__Source excerpt__:
In a context pertaining to protected area management, the main objectives of this study were (i) to document the historical variability in fire regime in marginal jack pine populations located at their southern limit of distribution and (ii) to translate this knowledge into ecosystem management strategies. An understanding of the past fire regime and historical legacies could lead to restoration and/or to the identification of factors that would warrant it. First, the characteristics of the recent fire regime (interval, seasonality, and spatial distribution) were reconstructed using exact fire scar dates coupled with establishment/mortality records. Second, indices regarding the anthropogenic or climatic nature of the fire regime were analyzed. Third, macroscopic charcoal particles (>125 μm) recovered from Lake Katherine sediment were quantified to determine changes in the fire regime at a time frame beyond that provided by the archival and tree-ring records. The presence of jack pine stands in RMNP with trees bearing multiple fire scars offered a unique opportunity to reconstruct the fire regime of a portion of the park and to address the anthropogenic or climatic nature of these fires.

2. Materials and Methods

2.1. Study Area

The study area lies within RMNP located in southwestern Manitoba about 250 km northwest of Winnipeg (Figure 1). The park covers 2969 km2 and constitutes the southeastern extent of the Mixed Wood Section of the Boreal Forest Region [39]. Riding Mountain is part of the Manitoba Escarpment, which rises approximately 300 m from the eastern Manitoba lowlands. The park is primarily on the plateau, transitioning from the first prairie level (the Manitoba Plain) to the second prairie level (Saskatchewan Plain). Riding Mountain also forms the southern limit of the Mid Boreal Uplands ecoregion, which also includes Duck Mountain Provincial Forest (DMPF) and Porcupine Provincial Forest (PPF) to the north [40]. Outside RMNP boundaries, the landscape is dominated by agricultural development.

__Data provided__:
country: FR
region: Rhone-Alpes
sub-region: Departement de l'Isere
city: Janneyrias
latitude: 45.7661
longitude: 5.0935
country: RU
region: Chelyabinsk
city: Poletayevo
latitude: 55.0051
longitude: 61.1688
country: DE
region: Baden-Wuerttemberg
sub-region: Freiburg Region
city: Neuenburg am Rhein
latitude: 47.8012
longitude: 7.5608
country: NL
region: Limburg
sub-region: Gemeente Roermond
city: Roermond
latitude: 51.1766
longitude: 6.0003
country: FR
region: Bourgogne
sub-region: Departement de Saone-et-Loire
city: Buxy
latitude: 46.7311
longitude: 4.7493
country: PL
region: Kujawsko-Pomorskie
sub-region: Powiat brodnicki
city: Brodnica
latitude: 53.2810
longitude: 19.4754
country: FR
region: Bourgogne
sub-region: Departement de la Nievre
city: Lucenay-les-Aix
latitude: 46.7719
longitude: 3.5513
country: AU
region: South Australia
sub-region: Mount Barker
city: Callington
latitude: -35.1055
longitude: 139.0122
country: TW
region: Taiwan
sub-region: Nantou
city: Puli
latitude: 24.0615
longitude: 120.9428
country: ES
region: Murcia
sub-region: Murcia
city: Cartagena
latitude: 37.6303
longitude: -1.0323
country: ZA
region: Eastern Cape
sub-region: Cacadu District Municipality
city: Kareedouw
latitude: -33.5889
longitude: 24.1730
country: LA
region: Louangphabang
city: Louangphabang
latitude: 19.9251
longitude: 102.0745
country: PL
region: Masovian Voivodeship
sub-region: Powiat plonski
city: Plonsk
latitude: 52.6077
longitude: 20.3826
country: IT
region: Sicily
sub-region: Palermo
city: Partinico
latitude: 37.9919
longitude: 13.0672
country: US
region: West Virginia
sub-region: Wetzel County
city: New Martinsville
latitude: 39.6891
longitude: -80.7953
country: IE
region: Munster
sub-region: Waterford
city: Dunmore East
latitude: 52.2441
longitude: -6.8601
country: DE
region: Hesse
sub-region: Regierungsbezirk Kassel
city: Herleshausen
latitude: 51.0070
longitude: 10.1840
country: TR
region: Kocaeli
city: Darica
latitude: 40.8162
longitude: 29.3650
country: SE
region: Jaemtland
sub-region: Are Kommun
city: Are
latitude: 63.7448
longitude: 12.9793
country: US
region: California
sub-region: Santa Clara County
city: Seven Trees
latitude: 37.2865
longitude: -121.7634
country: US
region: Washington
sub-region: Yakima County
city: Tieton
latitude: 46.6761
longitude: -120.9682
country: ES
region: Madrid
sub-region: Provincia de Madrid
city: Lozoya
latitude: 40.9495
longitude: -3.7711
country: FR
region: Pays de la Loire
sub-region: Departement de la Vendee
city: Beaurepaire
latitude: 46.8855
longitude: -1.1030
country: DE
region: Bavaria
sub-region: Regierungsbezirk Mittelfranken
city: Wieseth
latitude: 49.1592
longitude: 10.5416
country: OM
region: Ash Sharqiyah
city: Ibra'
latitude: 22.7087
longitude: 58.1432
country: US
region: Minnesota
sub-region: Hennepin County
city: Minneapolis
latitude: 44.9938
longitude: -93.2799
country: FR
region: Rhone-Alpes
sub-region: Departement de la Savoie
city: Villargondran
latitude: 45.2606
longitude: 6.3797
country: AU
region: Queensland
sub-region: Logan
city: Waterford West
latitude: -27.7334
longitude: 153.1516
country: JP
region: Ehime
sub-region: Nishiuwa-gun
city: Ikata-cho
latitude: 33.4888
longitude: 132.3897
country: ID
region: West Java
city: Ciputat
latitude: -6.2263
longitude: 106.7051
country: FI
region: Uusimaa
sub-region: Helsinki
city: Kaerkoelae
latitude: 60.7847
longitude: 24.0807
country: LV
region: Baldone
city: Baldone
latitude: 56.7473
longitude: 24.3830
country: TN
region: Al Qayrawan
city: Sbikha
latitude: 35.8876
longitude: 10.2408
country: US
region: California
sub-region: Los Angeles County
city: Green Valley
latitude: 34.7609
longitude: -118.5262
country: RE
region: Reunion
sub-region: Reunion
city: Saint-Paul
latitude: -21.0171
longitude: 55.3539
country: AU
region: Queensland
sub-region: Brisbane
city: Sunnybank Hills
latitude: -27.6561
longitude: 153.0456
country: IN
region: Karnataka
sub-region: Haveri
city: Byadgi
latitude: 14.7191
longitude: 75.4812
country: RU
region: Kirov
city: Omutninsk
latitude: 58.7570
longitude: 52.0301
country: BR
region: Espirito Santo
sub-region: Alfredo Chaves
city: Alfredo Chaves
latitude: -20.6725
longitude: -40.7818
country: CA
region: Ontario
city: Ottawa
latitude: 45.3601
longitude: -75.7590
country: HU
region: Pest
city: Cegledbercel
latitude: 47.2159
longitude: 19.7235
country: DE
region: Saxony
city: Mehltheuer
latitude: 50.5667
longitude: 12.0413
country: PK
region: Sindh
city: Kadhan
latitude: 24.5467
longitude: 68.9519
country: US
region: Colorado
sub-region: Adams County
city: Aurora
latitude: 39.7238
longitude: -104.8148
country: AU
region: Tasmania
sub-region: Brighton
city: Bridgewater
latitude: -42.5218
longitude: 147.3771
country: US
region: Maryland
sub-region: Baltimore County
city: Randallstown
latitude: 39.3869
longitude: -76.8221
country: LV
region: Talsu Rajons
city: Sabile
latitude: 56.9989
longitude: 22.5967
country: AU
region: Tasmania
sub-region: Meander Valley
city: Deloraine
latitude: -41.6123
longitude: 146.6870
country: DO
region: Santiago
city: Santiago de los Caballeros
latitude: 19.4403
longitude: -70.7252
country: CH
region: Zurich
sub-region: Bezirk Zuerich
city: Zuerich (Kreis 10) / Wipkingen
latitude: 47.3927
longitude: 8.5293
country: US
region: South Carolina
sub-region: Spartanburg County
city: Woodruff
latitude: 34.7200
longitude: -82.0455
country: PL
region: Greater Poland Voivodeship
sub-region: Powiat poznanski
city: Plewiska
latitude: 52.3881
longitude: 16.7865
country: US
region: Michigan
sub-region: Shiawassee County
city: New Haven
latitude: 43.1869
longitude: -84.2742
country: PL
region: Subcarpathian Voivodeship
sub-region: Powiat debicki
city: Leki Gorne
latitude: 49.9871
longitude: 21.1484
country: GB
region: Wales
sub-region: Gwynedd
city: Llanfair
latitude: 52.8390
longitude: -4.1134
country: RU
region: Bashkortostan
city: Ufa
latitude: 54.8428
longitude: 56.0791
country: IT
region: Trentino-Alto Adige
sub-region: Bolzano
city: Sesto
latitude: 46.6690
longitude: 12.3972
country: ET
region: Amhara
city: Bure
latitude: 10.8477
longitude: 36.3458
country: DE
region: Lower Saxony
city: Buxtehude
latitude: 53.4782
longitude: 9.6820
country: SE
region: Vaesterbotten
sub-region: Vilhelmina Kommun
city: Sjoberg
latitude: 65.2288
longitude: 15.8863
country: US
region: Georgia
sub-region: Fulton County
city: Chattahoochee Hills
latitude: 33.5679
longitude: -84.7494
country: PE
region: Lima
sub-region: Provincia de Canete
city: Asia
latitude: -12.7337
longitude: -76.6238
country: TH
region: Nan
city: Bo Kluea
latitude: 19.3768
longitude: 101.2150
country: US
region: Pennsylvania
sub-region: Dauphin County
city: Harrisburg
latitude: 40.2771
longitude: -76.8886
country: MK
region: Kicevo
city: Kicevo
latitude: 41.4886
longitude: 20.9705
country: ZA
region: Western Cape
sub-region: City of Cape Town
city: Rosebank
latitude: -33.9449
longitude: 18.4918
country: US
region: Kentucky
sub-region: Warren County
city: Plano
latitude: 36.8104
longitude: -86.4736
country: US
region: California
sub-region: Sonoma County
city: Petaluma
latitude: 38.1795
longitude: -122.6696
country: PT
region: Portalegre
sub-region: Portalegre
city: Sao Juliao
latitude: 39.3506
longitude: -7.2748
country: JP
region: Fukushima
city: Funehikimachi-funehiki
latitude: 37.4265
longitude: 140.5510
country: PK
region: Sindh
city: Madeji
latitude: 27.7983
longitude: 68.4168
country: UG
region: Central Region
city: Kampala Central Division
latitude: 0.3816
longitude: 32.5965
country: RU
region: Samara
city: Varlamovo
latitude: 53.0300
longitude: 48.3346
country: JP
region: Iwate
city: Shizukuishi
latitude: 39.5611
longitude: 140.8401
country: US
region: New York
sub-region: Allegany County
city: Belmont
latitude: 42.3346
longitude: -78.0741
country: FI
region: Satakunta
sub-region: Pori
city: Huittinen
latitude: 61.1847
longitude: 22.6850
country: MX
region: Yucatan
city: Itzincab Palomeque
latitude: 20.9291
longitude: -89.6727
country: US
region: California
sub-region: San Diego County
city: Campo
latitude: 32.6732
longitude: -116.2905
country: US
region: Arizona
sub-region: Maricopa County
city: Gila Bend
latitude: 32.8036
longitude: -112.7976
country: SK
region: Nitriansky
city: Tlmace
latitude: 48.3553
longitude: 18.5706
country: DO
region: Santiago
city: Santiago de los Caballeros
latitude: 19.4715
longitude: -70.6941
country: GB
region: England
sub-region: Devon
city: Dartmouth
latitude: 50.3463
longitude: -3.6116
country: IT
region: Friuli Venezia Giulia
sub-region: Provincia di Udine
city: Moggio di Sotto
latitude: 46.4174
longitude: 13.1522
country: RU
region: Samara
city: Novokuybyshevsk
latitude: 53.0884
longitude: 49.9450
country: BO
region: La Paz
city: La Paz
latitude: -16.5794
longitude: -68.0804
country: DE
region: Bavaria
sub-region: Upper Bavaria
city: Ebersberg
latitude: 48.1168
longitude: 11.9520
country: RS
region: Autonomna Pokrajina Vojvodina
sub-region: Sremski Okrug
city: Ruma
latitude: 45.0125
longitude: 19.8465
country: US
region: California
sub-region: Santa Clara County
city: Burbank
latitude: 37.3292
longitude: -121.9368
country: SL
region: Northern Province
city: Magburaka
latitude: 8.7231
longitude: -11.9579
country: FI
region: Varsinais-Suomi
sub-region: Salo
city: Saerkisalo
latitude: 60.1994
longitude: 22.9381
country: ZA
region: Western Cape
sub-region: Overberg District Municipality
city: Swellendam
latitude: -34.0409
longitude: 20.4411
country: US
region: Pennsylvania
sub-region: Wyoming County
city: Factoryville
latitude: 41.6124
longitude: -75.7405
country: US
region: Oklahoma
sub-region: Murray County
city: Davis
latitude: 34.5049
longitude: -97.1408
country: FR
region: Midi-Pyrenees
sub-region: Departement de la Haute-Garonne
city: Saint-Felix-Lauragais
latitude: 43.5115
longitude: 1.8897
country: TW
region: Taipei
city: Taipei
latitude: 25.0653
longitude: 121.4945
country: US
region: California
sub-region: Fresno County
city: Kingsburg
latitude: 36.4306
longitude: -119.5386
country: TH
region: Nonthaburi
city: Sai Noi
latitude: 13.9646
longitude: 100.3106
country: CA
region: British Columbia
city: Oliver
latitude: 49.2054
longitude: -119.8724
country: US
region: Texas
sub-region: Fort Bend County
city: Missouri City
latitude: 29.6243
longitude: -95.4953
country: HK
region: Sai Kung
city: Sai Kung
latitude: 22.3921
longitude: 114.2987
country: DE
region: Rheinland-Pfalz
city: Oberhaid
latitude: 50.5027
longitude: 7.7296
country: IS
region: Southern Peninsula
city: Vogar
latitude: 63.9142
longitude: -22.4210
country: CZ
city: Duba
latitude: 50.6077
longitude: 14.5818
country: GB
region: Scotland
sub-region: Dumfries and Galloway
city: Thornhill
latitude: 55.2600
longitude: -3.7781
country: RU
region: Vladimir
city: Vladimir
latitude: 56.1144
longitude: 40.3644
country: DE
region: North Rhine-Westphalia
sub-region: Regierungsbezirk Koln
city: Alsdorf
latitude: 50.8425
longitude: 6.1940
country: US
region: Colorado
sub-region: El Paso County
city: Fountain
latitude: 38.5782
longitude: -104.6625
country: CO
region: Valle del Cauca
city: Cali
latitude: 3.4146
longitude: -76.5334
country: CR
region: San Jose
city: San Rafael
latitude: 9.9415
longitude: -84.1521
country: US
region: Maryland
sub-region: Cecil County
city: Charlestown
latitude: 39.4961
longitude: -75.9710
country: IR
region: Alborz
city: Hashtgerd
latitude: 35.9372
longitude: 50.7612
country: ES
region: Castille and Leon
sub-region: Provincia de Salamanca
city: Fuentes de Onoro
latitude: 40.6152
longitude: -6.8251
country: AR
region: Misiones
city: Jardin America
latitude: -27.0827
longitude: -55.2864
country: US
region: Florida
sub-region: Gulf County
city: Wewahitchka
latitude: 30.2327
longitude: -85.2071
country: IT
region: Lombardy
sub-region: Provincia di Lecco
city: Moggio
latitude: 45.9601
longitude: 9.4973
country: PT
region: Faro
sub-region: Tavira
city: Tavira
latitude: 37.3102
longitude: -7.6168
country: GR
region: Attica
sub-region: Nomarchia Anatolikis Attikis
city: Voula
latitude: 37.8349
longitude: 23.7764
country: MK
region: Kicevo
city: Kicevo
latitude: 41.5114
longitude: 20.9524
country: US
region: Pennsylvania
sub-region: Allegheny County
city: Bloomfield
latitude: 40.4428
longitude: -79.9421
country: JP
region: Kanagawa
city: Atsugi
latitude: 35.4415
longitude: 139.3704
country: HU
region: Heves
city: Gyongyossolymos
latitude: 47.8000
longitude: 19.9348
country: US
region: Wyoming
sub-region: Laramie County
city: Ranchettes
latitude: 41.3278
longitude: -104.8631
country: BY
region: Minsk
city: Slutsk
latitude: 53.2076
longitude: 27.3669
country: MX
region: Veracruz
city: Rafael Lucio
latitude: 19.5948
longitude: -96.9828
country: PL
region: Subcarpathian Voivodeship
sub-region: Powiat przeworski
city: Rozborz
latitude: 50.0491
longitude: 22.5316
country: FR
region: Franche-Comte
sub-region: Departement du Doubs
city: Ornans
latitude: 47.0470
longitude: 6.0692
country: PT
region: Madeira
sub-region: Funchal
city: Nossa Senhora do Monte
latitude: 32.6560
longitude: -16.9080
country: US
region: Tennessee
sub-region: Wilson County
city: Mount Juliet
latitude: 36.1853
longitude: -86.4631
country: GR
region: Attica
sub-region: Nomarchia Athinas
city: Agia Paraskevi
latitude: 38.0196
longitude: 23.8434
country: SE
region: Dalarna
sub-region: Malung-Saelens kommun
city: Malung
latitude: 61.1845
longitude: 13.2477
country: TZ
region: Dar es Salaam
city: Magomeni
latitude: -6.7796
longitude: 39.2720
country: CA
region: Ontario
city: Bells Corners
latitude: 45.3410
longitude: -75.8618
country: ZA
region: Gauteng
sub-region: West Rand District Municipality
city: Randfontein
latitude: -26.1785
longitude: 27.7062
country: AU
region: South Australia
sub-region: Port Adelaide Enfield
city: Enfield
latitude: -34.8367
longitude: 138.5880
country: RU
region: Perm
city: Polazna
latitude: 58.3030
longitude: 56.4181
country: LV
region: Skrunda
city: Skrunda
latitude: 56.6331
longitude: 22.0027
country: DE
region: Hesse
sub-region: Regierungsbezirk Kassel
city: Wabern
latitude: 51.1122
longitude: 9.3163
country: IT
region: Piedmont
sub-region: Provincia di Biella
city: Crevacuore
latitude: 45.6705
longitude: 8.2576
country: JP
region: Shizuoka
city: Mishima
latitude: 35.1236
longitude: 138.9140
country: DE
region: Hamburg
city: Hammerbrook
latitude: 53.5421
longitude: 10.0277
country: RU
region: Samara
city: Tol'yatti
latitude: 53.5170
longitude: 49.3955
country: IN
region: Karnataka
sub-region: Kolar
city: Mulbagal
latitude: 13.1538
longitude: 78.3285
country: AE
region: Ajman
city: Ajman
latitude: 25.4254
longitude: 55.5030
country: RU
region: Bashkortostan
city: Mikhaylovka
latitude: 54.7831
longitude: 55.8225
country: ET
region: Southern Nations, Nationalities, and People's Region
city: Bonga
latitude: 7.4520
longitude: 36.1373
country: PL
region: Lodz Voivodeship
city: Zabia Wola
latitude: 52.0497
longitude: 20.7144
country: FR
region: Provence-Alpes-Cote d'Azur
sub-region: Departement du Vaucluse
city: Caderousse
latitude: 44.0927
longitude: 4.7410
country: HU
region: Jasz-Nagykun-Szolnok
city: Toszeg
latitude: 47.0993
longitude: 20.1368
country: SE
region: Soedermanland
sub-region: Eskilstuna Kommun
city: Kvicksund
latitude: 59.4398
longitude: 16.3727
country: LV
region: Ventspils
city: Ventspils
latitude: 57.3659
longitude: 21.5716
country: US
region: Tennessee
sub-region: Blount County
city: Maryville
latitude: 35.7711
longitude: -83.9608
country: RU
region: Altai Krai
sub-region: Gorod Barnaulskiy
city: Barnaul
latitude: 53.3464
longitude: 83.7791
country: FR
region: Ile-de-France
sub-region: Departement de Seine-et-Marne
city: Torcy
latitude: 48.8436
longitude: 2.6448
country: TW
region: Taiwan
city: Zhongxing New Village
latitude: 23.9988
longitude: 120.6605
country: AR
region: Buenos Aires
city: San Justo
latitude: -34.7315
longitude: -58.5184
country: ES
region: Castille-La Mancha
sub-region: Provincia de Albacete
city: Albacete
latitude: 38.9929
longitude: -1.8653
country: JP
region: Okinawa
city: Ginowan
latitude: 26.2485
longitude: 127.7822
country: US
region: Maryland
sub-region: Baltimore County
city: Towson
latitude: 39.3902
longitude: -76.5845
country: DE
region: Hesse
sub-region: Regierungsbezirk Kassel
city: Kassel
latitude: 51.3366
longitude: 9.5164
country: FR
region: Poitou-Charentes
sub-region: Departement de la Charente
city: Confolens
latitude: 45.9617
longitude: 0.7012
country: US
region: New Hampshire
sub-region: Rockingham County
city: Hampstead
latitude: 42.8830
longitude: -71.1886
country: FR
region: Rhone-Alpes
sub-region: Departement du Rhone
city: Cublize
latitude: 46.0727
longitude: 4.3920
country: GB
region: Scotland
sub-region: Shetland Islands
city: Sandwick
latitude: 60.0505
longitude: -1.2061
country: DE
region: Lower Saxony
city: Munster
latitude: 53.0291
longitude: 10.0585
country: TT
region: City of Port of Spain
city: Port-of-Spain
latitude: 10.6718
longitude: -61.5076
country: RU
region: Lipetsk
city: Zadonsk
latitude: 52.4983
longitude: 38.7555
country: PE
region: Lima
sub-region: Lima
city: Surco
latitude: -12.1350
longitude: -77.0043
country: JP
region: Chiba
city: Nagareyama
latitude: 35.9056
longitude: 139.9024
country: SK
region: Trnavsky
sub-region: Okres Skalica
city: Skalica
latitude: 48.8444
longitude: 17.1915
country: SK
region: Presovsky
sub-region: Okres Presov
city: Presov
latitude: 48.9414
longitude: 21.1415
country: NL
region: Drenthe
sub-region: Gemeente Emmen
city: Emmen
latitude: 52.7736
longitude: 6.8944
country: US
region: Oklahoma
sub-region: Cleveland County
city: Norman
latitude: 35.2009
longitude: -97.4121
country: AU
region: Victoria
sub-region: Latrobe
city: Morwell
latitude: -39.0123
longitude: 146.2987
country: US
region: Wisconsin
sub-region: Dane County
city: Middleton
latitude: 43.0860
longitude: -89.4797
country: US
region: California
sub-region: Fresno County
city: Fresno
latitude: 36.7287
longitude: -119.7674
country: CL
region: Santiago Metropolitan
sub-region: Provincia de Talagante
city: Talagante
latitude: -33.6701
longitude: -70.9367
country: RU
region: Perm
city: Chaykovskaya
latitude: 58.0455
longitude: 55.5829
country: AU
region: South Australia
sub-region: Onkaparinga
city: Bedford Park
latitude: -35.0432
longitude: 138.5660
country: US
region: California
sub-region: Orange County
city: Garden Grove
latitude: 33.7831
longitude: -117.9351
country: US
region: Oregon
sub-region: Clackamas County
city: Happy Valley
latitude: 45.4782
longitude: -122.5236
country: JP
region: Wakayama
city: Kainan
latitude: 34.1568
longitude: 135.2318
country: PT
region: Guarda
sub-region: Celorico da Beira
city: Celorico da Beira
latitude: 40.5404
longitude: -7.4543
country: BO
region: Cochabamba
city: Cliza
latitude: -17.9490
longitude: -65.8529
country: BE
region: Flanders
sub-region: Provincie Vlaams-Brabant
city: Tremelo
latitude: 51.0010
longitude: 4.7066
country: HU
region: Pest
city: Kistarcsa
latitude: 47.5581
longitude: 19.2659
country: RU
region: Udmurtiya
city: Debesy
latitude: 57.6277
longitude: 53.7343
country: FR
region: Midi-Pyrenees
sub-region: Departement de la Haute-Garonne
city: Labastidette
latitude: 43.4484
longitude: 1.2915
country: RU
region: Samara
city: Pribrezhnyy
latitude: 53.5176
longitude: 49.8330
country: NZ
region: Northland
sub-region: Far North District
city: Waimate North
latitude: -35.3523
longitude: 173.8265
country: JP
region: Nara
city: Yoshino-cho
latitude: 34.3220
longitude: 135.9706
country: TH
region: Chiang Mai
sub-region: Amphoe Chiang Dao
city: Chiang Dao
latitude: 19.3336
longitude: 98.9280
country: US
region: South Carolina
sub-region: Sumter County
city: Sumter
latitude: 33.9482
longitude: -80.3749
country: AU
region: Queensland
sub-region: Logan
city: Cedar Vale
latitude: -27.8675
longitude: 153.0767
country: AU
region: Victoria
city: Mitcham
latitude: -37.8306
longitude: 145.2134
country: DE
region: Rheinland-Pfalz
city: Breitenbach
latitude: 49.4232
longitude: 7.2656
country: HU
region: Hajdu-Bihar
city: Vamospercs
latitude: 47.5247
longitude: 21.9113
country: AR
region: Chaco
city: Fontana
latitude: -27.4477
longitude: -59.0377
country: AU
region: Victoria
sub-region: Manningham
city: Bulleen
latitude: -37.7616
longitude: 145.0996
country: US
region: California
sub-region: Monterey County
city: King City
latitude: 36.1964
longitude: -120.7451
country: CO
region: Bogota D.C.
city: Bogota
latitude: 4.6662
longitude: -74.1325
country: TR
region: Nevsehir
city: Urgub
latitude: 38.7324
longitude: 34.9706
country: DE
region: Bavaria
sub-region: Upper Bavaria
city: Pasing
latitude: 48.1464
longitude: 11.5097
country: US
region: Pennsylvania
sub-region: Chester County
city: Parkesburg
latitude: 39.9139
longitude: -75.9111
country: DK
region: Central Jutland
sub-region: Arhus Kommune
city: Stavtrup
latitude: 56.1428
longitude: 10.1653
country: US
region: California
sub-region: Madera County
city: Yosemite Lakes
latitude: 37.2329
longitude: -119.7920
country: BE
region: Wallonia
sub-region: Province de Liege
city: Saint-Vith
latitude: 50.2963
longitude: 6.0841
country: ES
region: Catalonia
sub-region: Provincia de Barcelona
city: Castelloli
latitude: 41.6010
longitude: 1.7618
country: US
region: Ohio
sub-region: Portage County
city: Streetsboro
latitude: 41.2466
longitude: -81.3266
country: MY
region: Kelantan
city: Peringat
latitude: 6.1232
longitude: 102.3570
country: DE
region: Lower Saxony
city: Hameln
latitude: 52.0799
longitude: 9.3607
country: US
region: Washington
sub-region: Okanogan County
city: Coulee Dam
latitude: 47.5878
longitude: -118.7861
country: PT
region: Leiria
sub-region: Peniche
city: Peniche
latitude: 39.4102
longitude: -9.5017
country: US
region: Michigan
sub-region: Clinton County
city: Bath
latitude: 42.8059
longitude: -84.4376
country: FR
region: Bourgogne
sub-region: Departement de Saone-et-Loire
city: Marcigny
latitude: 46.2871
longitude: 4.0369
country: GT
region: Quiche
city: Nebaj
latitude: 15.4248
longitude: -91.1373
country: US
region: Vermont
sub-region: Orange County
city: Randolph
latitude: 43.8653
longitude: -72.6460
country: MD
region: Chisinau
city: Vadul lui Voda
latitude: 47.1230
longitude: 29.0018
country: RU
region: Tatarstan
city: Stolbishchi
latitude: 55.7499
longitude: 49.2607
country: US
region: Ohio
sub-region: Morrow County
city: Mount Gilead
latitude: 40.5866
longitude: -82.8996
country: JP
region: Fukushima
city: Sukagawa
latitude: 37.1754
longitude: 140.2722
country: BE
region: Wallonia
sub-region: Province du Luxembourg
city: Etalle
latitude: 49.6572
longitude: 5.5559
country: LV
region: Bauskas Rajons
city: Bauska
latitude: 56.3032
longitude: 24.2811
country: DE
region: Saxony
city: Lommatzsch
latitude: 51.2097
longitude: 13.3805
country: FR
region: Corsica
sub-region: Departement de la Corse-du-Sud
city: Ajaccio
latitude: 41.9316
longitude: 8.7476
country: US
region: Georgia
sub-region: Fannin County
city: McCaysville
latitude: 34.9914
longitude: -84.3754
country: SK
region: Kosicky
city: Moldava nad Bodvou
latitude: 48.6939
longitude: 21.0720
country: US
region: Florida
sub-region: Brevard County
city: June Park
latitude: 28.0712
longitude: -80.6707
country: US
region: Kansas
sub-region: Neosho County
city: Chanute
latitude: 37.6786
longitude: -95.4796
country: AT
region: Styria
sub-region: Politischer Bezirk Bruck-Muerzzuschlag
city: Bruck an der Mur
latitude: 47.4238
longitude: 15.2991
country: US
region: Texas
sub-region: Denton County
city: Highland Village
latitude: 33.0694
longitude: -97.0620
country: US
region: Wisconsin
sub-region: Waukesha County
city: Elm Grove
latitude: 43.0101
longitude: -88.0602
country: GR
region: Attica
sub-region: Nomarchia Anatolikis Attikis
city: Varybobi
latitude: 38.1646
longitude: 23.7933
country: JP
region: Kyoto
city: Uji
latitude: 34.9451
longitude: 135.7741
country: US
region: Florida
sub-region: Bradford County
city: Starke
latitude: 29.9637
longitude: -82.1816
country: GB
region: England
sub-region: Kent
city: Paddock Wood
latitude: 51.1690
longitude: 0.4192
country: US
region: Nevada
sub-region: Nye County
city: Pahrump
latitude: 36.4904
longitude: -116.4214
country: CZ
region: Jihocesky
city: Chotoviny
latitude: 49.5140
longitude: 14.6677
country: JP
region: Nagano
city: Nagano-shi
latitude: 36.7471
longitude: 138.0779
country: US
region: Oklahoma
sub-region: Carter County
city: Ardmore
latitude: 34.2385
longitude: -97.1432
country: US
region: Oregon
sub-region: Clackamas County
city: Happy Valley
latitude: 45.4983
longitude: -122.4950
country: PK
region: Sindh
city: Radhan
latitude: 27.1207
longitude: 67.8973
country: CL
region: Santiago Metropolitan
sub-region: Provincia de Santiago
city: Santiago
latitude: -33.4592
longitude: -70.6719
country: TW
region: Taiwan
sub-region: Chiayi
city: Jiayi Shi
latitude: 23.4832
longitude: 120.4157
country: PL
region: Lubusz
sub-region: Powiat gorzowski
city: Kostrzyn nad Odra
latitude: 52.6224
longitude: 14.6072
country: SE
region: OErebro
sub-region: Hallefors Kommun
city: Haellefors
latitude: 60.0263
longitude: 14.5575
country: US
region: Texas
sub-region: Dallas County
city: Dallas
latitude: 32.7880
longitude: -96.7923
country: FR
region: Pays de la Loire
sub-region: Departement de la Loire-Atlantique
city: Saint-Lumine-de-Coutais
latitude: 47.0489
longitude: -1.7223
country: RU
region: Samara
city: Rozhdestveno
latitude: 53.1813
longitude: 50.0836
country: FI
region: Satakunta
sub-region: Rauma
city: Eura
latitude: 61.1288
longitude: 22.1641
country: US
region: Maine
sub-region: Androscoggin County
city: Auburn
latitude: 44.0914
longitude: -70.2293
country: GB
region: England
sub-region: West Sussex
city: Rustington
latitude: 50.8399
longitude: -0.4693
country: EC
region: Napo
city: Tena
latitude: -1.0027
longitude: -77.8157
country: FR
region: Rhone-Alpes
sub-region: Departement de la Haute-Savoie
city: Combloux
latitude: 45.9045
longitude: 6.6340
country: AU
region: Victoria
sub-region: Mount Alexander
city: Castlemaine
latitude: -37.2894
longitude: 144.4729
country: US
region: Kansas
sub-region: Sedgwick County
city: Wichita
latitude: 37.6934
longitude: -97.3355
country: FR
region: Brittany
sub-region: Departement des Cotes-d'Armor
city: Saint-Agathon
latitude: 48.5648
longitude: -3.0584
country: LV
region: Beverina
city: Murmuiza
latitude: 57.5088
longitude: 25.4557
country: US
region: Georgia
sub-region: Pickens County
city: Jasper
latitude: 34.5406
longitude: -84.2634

__Exercise requirements__:
- a) From the jack pine fire study excerpt, return everything from "The study area" down to "by agricultural development.".
- b) Answer these questions using the jack pine fire study excerpt, one line each:
(i) What size of charcoal particles was quantified from the Lake Katherine sediment?
(ii) What area does the park cover?
(iii) By about how much does the Manitoba Escarpment rise above the eastern Manitoba lowlands?

__The responses__:
- a)
The study area lies within RMNP located in southwestern Manitoba about 250 km northwest of Winnipeg (Figure 1). The park covers 2969 km2 and constitutes the southeastern extent of the Mixed Wood Section of the Boreal Forest Region [39]. Riding Mountain is part of the Manitoba Escarpment, which rises approximately 300 m from the eastern Manitoba lowlands. The park is primarily on the plateau, transitioning from the first prairie level (the Manitoba Plain) to the second prairie level (Saskatchewan Plain). Riding Mountain also forms the southern limit of the Mid Boreal Uplands ecoregion, which also includes Duck Mountain Provincial Forest (DMPF) and Porcupine Provincial Forest (PPF) to the north [40]. Outside RMNP boundaries, the landscape is dominated by agricultural development.

- b)
(i) Macroscopic particles larger than 125 μm
(ii) 2969 km2
(iii) Approximately 300 m